The researchers drew on SNP data gathered by both the Systematic Investigation of the Molecular Causes of Major Mood Disorders and Schizophrenia (MooDS) and Psychiatric Genomics Consortium Bipolar Disorder Working Group (PGC-BD) consortia to pull together a cohort of 9,747 patients and 14,278 controls that they then analyzed simultaneously. All patients and controls were of European ancestry.

From this genome-wide association study, the researchers homed in on 56 SNPs at five loci that reached genome-wide significance for bipolar disorder risk. Three loci — ANK3, ODZ4, and TRANK1 — have linked to the disorder previously.

"These gene regions were, however, statistically better confirmed in our current investigation — the connection with bipolar disorder has now become even clearer," Nöthen said. Indeed, the researchers noted that the most significant association signal and the greatest number of significant SNPs could be traced to ANK3.

The novel loci, though, were linked to ADCY2, the adenylate cyclcase 2 gene, and a region falling between the microRNA gene MIR2113 and the POU class 3 homeobox 2 gene POU3F2.

The ADCY2 gene, the researchers noted, is expressed in the brain and encodes an enzyme that is needed to synthesize the second messenger cAMP. ADCY2, they added, is regulated by heterotrimeric G proteins and produces cAMP in response to extracellular transmitters and hormones that bind G-protein coupled receptors.
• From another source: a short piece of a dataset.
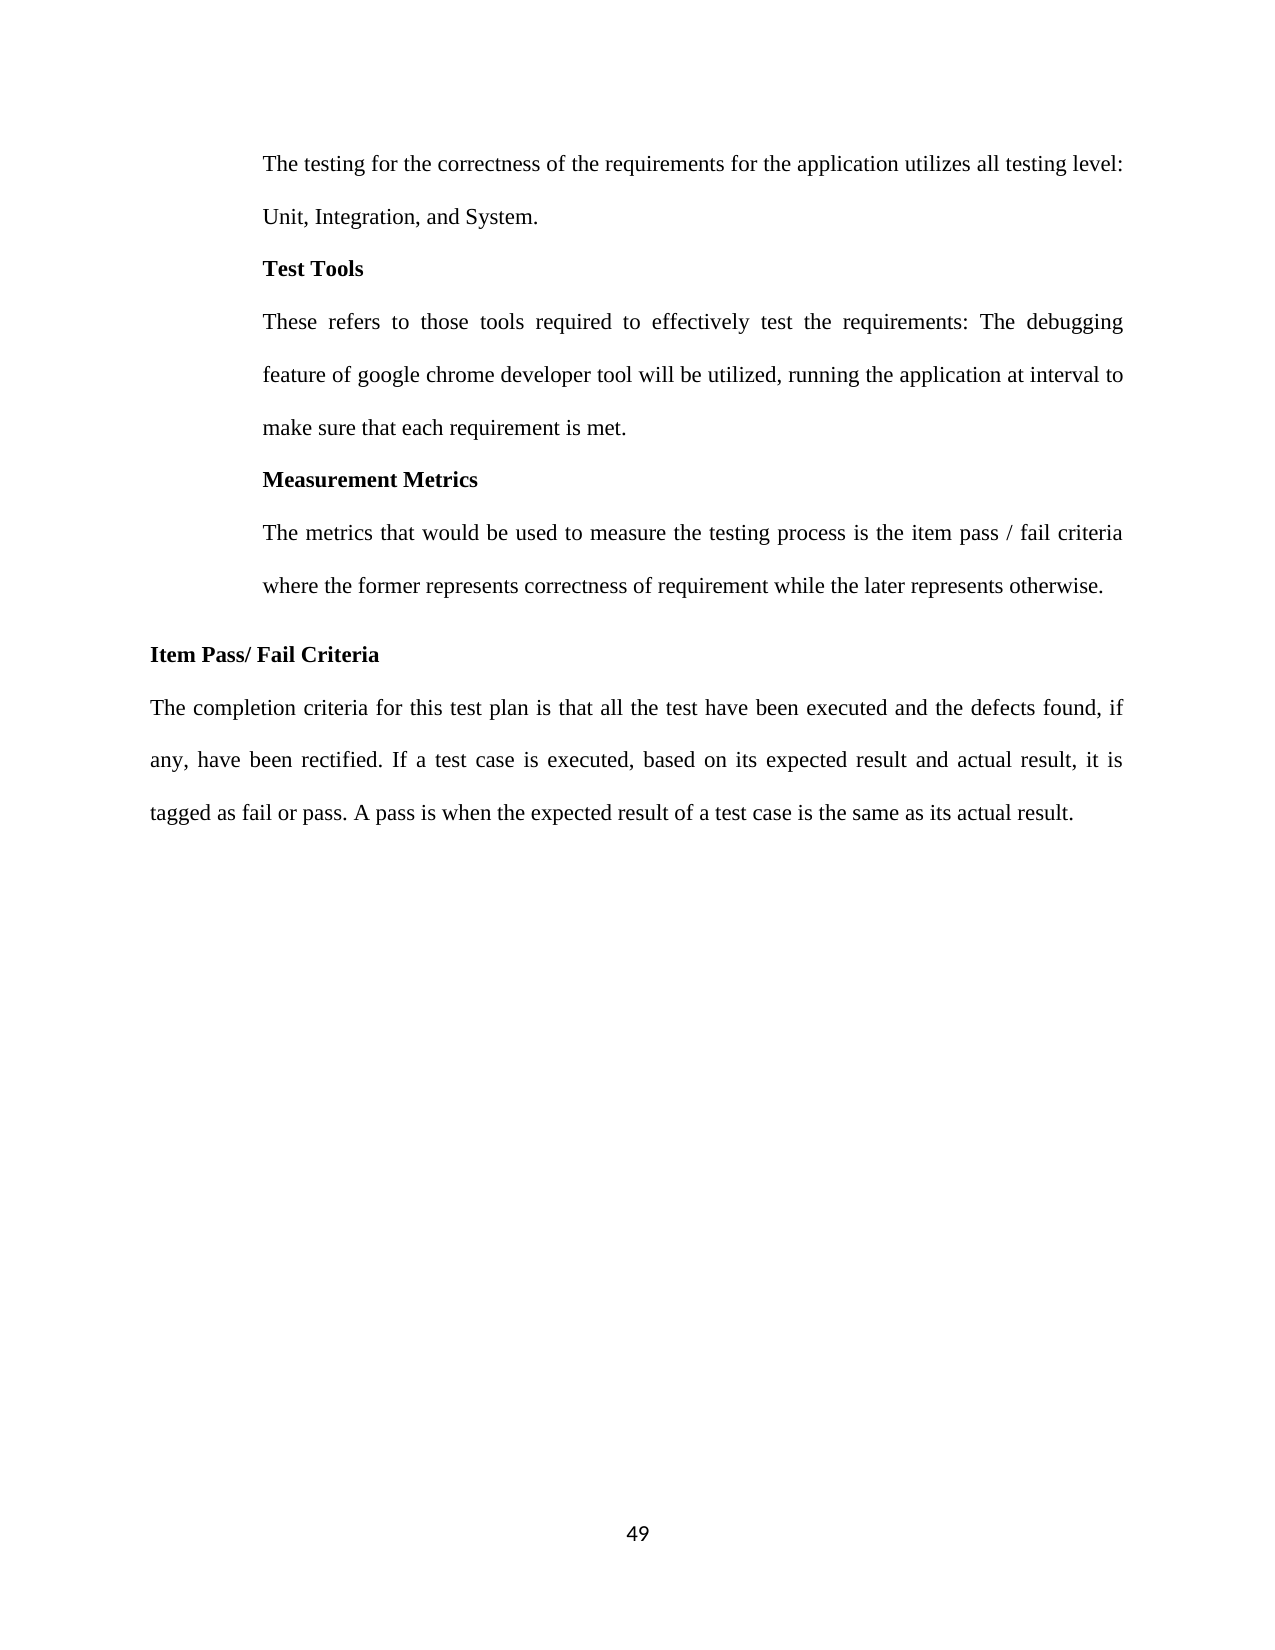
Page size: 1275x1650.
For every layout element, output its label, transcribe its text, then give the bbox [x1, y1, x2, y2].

GPCRs include a number of neurotransmitter receptors, including receptors for dopamine, norepinephrine, and serotonin.

In turn, cAMP induces the expression of downstream target genes by activating the cAMP-dependent protein kinase A and the phosphorylation of the transcription factor cAMP response element-binding protein.
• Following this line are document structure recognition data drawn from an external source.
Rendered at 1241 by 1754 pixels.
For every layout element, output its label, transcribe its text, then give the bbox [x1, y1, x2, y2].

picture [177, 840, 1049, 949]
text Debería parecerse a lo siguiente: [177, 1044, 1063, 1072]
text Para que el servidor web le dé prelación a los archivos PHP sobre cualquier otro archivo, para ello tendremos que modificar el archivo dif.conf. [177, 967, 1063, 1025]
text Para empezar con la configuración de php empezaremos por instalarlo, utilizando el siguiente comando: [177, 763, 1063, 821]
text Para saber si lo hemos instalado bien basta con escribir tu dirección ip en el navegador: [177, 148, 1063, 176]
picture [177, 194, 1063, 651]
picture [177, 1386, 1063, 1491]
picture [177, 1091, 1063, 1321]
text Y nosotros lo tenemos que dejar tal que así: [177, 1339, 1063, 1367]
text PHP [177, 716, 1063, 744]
One of the top ADCY2 SNPs uncovered in the GWAS, Cichon and colleagues reported, is a missense variant that may damage the ADCY2 protein and its function.

Alterations to neurotransmitter pathways, the researchers said, have long been suspected to have a role in neuropsychiatric disorders like bipolar disorder. A number of candidate gene studies have explored these pathways, they noted.
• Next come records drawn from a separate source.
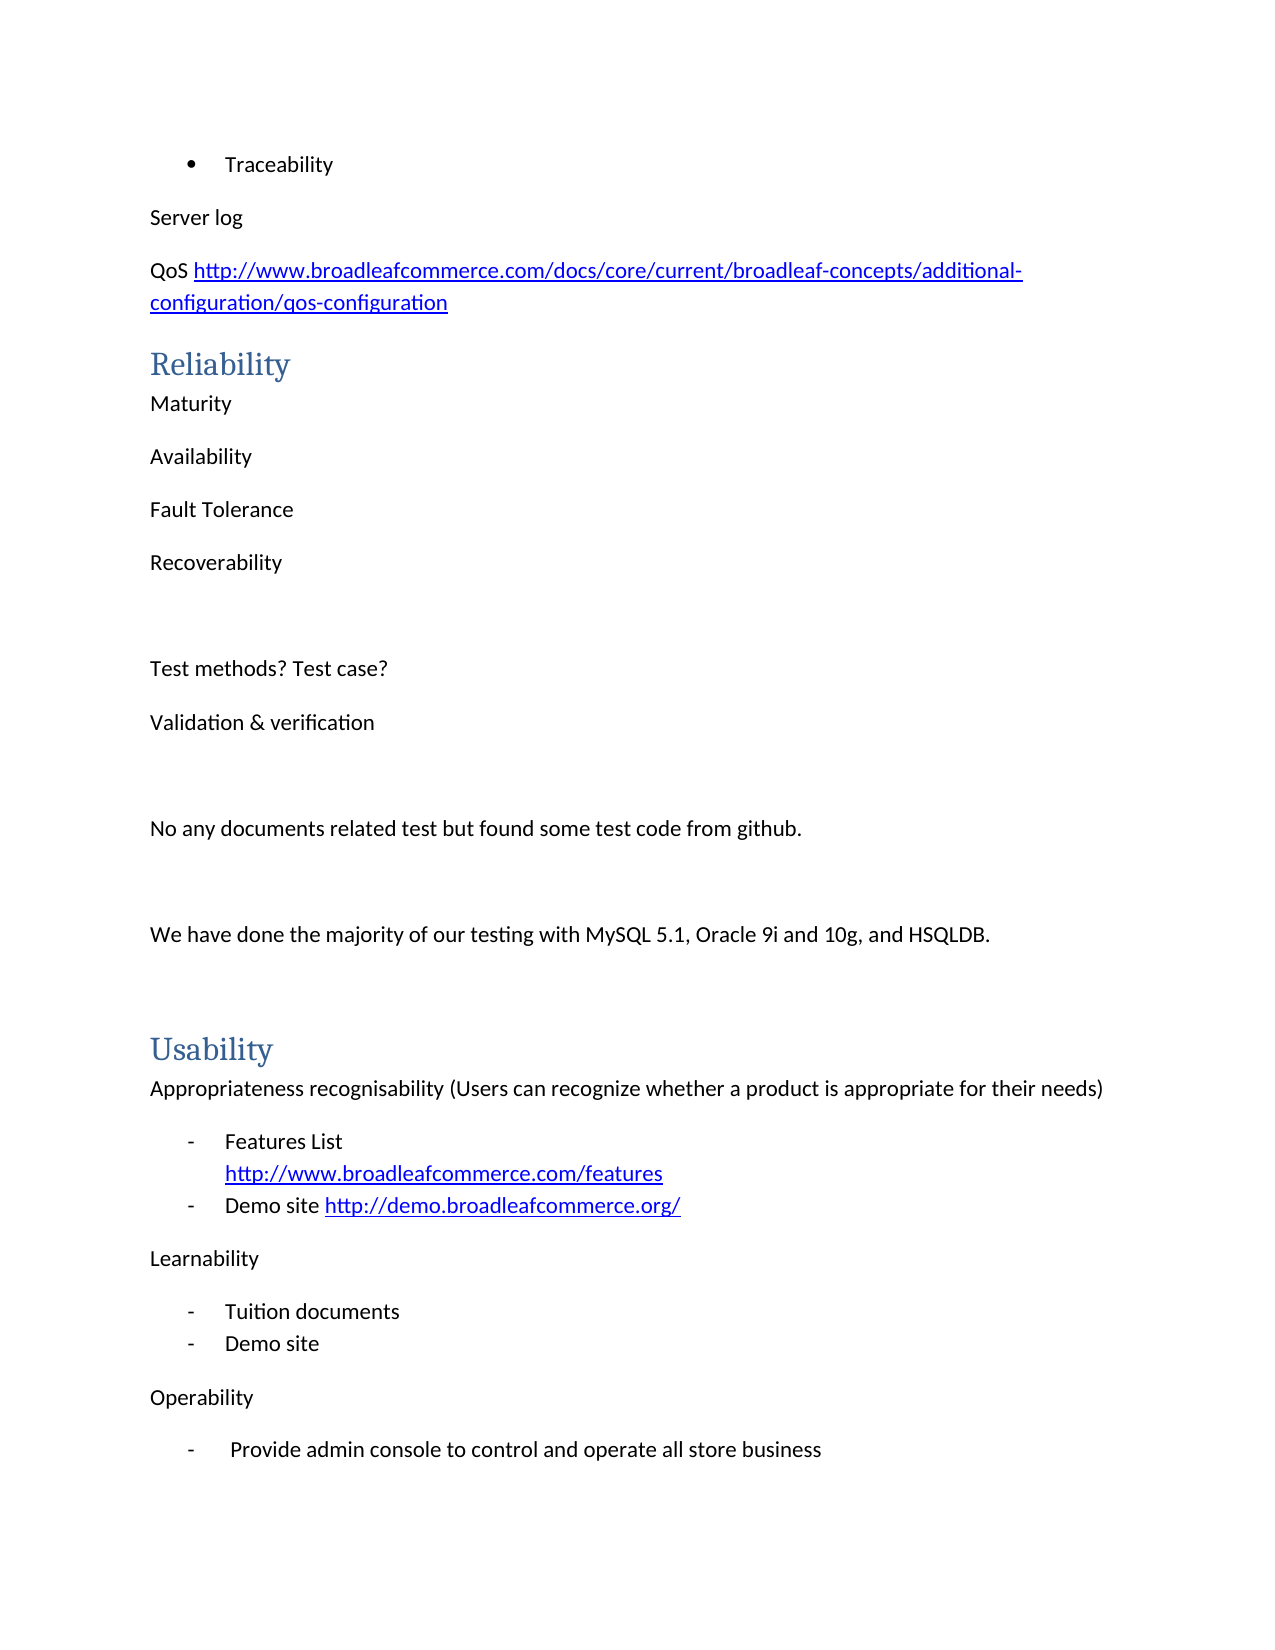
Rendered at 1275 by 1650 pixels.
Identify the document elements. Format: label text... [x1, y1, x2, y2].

subtitle Usability [150, 1030, 1125, 1068]
text QoS http://www.broadleafcommerce.com/docs/core/current/broadleaf-concepts/additional-configuration/qos-configuration [150, 256, 1125, 316]
list http://www.broadleafcommerce.com/features [225, 1159, 1125, 1187]
text Operability [150, 1383, 1125, 1411]
text Recoverability [150, 548, 1125, 577]
text Availability [150, 442, 1125, 471]
text Server log [150, 203, 1125, 231]
text Fault Tolerance [150, 496, 1125, 523]
text We have done the majority of our testing with MySQL 5.1, Oracle 9i and 10g, and HSQLDB. [150, 920, 1125, 948]
list Tuition documents [187, 1297, 1125, 1325]
text Validation & verification [150, 708, 1125, 736]
list Provide admin console to control and operate all store business [187, 1436, 1125, 1464]
list Features List [187, 1127, 1125, 1155]
text No any documents related test but found some test code from github. [150, 814, 1125, 842]
text Appropriateness recognisability (Users can recognize whether a product is appropriate for their needs) [150, 1074, 1125, 1102]
list Demo site [187, 1329, 1125, 1358]
list Traceability [187, 150, 1125, 178]
text Learnability [150, 1244, 1125, 1272]
text Test methods? Test case? [150, 654, 1125, 683]
list Demo site http://demo.broadleafcommerce.org/ [187, 1191, 1125, 1219]
text Maturity [150, 389, 1125, 417]
subtitle Reliability [150, 345, 1125, 384]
"We speculate that functional variation in ADCY2 may have a more pronounced effect on BD susceptibility than functional variation in neurotransmitter receptors where a high degree of redundancy may facilitate functional compensation of one dysfunctional receptor by another," the researchers wrote in the paper.

ADCY2, then, may be a sort of chokepoint where genetic variation can directly affect phenotype because there is a lack of the redundancy that say, neurotransmitter receptors or transports have, they added.

"This fits very well with observations that the signal transfer in certain regions of the brain is impaired in patients with bipolar disorder," Nöthen said. "Only when we know the biological foundations of this disease can [we] also identify starting points for new therapies."